Les États-Unis affirment que le différend entre le Venezuela et la Guyane ne sera pas résolu « par référendum »

Le Département d’Etat américain s’est exprimé lundi sur le référendum sur Essequibo organisé au Venezuela, assurant que le différend avec la Guyane sur le territoire « n’est pas quelque chose qui peut être résolu par référendum ».

Matthew Miller, porte-parole du Département d’État, a expliqué que le gouvernement américain soutenait une « résolution pacifique » du différend frontalier et a appelé le Venezuela et la Guyane à trouver d’autres moyens de résoudre leurs différends.

« La sentence de 1899 a déterminé que la frontière terrestre entre le Venezuela et la Guyane doit être respectée à moins ou jusqu’à ce que les parties parviennent à un nouvel accord, ou jusqu’à ce qu’un organe juridique compétent en décide autrement », a souligné Miller lors d’une conférence de presse.

Le Conseil national électoral (CNE) du Venezuela a assuré que plus de 10,5 millions de citoyens ont participé au référendum au cours duquel ils devaient décider s’ils soutenaient l’incorporation d’Essequibo comme nouvel État du pays.

L’option oui, selon le CNE, a gagné avec plus de 90% des voix, sans toutefois détailler les votes, ni rendre compte des abstentions ni du décompte des minutes.

Le Venezuela rejette la position américaine

Le gouvernement du Venezuela a rejeté les déclarations de Miller sur le référendum, a assuré qu’elles constituaient une « ingérence inacceptable » et a tenu Washington pour responsable, avec « l’impérialisme britannique », d’avoir consommé la fraude avec la sentence arbitrale de Paris de 1899, qui a cédé l’Essequibo aux États-Unis. Royaume-Uni et que le Venezuela considère comme nul et non avenu.

« Il est immoral et même criminel de demander au Venezuela d’accepter la prétendue dépossession de 1899 et son éventuelle ratification par un procès que le Venezuela ne peut accepter car il n’était pas consensuel aux termes des Accords de Genève », indique un communiqué publié par le ministre des Affaires étrangères, Yvan Gil. .
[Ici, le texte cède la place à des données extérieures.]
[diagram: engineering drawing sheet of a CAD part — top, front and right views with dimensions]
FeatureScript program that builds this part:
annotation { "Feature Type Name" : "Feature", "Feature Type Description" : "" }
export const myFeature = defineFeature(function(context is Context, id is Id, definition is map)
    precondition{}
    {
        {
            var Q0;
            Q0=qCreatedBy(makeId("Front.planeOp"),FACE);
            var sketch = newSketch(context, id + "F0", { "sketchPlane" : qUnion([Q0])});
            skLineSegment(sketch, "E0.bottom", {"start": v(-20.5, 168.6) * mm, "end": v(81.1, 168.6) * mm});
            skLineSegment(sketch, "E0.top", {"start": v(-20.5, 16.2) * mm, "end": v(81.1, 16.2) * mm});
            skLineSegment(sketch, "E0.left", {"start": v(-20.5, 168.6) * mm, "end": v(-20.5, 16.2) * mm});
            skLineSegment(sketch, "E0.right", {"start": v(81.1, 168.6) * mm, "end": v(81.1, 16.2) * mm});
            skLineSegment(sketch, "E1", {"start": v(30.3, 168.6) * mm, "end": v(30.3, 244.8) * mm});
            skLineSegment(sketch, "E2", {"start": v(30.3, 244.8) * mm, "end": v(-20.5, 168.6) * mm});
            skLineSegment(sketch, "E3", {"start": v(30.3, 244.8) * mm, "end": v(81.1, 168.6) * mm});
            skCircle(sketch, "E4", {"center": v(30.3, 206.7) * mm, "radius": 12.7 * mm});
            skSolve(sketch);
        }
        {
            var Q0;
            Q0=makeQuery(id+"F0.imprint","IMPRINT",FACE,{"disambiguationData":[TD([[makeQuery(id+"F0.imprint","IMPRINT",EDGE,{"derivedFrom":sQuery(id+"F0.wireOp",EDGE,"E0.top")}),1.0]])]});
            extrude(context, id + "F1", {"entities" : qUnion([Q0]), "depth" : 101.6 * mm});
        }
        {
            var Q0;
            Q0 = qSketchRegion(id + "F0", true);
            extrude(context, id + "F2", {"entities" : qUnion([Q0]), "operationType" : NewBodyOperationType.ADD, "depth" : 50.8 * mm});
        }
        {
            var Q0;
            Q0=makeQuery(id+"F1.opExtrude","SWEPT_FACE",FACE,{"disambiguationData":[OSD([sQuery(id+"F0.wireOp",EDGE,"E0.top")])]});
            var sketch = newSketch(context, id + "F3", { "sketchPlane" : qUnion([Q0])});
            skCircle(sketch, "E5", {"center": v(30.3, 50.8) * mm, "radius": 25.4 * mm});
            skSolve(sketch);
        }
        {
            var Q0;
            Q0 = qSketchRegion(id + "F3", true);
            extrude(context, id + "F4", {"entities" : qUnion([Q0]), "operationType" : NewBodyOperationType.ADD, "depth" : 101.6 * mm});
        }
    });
Le Venezuela s’oppose à la compétence de la Cour internationale de Justice (CIJ) pour examiner le différend frontalier et décider de la validité de la sentence arbitrale. Pour le Venezuela, l’Accord de Genève de 1966 constitue le « mécanisme idéal » pour résoudre la controverse territoriale.

« Les États-Unis ne font donc que ratifier leur mépris du droit international », poursuit le communiqué.

Ces dernières semaines, le gouvernement américain a soutenu ce qu’il appelle le « droit souverain » de la Guyane à développer ses ressources naturelles, sur fond d’escalade du conflit frontalier, après que Georgetown ait lancé des appels d’offres avec des sociétés étrangères pour l’exploitation pétrolière dans les zones en cours de délimitation et revendiquées par Venezuela.

« Ils n’ont pas tenu leur part du marché. »

D’autre part, le Département d’État a également réitéré lundi que le Venezuela « n’a pas respecté » les engagements qu’il aurait pris avec le gouvernement américain en échange d’un allègement des sanctions dans les secteurs pétrolier et gazier.

« Nous voulons qu’ils libèrent les prisonniers politiques et nous voulons qu’ils libèrent les Américains injustement détenus, cela faisait partie de l’accord que nous avions conclu avec eux, ils n’ont pas rempli leur part de l’accord », a réitéré Miller lors d’une conférence de presse.

Le responsable américain a réitéré que si aucun progrès n’était constaté, le gouvernement envisageait de suspendre une partie de l’allégement des sanctions dans les prochains jours « si nous déterminons que des progrès adéquats n’ont pas été réalisés ».

Le porte-parole de la sécurité nationale de la Maison Blanche, John Kirby, a déclaré vendredi que les États-Unis se félicitaient de l’annonce selon laquelle les candidats de l’opposition à la présidence, exclus de toute fonction publique, pourraient faire appel devant le plus haut tribunal du Venezuela. Il a toutefois indiqué que le Venezuela « devait faire davantage » à l’égard des prisonniers politiques.